═════ EXTRACTED MATERIAL ═════
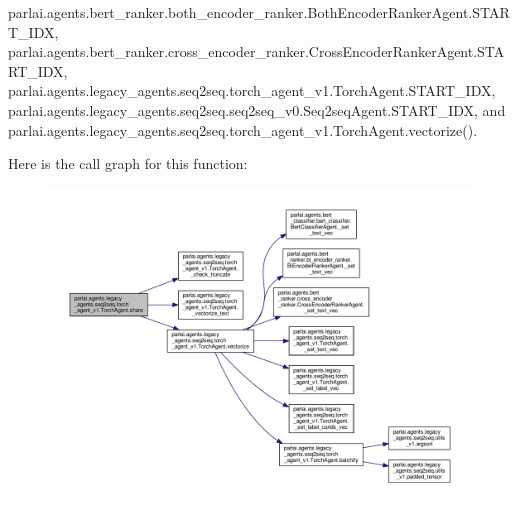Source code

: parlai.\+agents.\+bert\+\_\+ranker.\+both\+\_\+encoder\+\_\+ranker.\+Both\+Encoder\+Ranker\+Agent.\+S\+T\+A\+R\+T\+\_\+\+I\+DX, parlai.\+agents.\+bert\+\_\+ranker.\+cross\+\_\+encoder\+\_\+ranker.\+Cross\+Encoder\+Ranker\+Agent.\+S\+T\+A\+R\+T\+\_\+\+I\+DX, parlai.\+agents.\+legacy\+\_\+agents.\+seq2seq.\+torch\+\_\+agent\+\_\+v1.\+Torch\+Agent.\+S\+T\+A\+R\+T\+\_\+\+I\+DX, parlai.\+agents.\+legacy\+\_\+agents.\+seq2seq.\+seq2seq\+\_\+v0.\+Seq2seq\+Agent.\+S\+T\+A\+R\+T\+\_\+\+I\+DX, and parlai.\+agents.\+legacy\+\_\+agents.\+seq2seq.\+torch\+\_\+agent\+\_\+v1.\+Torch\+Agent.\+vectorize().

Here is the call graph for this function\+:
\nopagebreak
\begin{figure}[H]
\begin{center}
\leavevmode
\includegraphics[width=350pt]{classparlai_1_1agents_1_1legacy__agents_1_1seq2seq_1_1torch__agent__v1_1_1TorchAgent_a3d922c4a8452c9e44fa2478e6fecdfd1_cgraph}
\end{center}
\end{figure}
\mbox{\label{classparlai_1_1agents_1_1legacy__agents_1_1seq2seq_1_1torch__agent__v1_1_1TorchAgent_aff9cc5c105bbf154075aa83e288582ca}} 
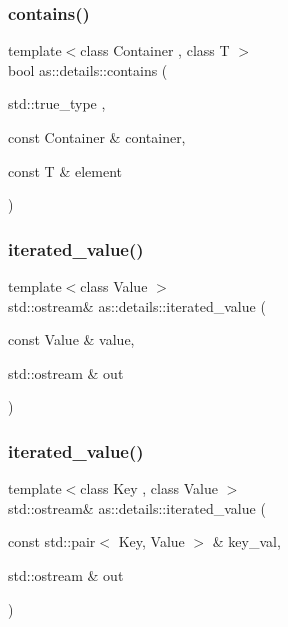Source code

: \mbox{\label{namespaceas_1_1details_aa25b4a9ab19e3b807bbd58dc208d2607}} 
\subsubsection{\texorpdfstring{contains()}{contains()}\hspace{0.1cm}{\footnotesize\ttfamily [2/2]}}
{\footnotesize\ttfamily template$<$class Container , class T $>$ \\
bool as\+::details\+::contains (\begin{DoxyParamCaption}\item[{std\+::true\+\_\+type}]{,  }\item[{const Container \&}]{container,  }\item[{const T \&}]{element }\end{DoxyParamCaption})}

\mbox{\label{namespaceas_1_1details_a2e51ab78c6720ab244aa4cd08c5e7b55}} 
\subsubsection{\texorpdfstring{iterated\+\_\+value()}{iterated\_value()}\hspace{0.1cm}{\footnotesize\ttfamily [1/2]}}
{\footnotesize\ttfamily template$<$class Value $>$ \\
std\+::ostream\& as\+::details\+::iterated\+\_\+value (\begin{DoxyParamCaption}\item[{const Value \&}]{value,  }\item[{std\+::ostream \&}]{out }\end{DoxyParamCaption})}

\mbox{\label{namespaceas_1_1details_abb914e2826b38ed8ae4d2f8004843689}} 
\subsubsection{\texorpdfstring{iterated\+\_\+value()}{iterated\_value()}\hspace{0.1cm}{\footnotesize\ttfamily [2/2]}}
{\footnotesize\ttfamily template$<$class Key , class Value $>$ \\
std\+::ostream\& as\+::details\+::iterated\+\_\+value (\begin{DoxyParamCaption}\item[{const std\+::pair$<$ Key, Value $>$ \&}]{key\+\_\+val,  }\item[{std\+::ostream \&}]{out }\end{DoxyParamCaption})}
═════
YOUR GOAL: When you copy the data, keep every line exact and drop the pictures.

ANSWER SPACE:
Source code

: parlai.\+agents.\+bert\+\_\+ranker.\+both\+\_\+encoder\+\_\+ranker.\+Both\+Encoder\+Ranker\+Agent.\+S\+T\+A\+R\+T\+\_\+\+I\+DX, parlai.\+agents.\+bert\+\_\+ranker.\+cross\+\_\+encoder\+\_\+ranker.\+Cross\+Encoder\+Ranker\+Agent.\+S\+T\+A\+R\+T\+\_\+\+I\+DX, parlai.\+agents.\+legacy\+\_\+agents.\+seq2seq.\+torch\+\_\+agent\+\_\+v1.\+Torch\+Agent.\+S\+T\+A\+R\+T\+\_\+\+I\+DX, parlai.\+agents.\+legacy\+\_\+agents.\+seq2seq.\+seq2seq\+\_\+v0.\+Seq2seq\+Agent.\+S\+T\+A\+R\+T\+\_\+\+I\+DX, and parlai.\+agents.\+legacy\+\_\+agents.\+seq2seq.\+torch\+\_\+agent\+\_\+v1.\+Torch\+Agent.\+vectorize().

Here is the call graph for this function\+:
\nopagebreak
\begin{figure}[H]
\begin{center}
\leavevmode
\includegraphics[width=350pt]{classparlai_1_1agents_1_1legacy__agents_1_1seq2seq_1_1torch__agent__v1_1_1TorchAgent_a3d922c4a8452c9e44fa2478e6fecdfd1_cgraph}
\end{center}
\end{figure}
\mbox{\label{classparlai_1_1agents_1_1legacy__agents_1_1seq2seq_1_1torch__agent__v1_1_1TorchAgent_aff9cc5c105bbf154075aa83e288582ca}} 
Source code

: \mbox{\label{namespaceas_1_1details_aa25b4a9ab19e3b807bbd58dc208d2607}} 
\subsubsection{\texorpdfstring{contains()}{contains()}\hspace{0.1cm}{\footnotesize\ttfamily [2/2]}}
{\footnotesize\ttfamily template$<$class Container , class T $>$ \\
bool as\+::details\+::contains (\begin{DoxyParamCaption}\item[{std\+::true\+\_\+type}]{,  }\item[{const Container \&}]{container,  }\item[{const T \&}]{element }\end{DoxyParamCaption})}

\mbox{\label{namespaceas_1_1details_a2e51ab78c6720ab244aa4cd08c5e7b55}} 
\subsubsection{\texorpdfstring{iterated\+\_\+value()}{iterated\_value()}\hspace{0.1cm}{\footnotesize\ttfamily [1/2]}}
{\footnotesize\ttfamily template$<$class Value $>$ \\
std\+::ostream\& as\+::details\+::iterated\+\_\+value (\begin{DoxyParamCaption}\item[{const Value \&}]{value,  }\item[{std\+::ostream \&}]{out }\end{DoxyParamCaption})}

\mbox{\label{namespaceas_1_1details_abb914e2826b38ed8ae4d2f8004843689}} 
\subsubsection{\texorpdfstring{iterated\+\_\+value()}{iterated\_value()}\hspace{0.1cm}{\footnotesize\ttfamily [2/2]}}
{\footnotesize\ttfamily template$<$class Key , class Value $>$ \\
std\+::ostream\& as\+::details\+::iterated\+\_\+value (\begin{DoxyParamCaption}\item[{const std\+::pair$<$ Key, Value $>$ \&}]{key\+\_\+val,  }\item[{std\+::ostream \&}]{out }\end{DoxyParamCaption})}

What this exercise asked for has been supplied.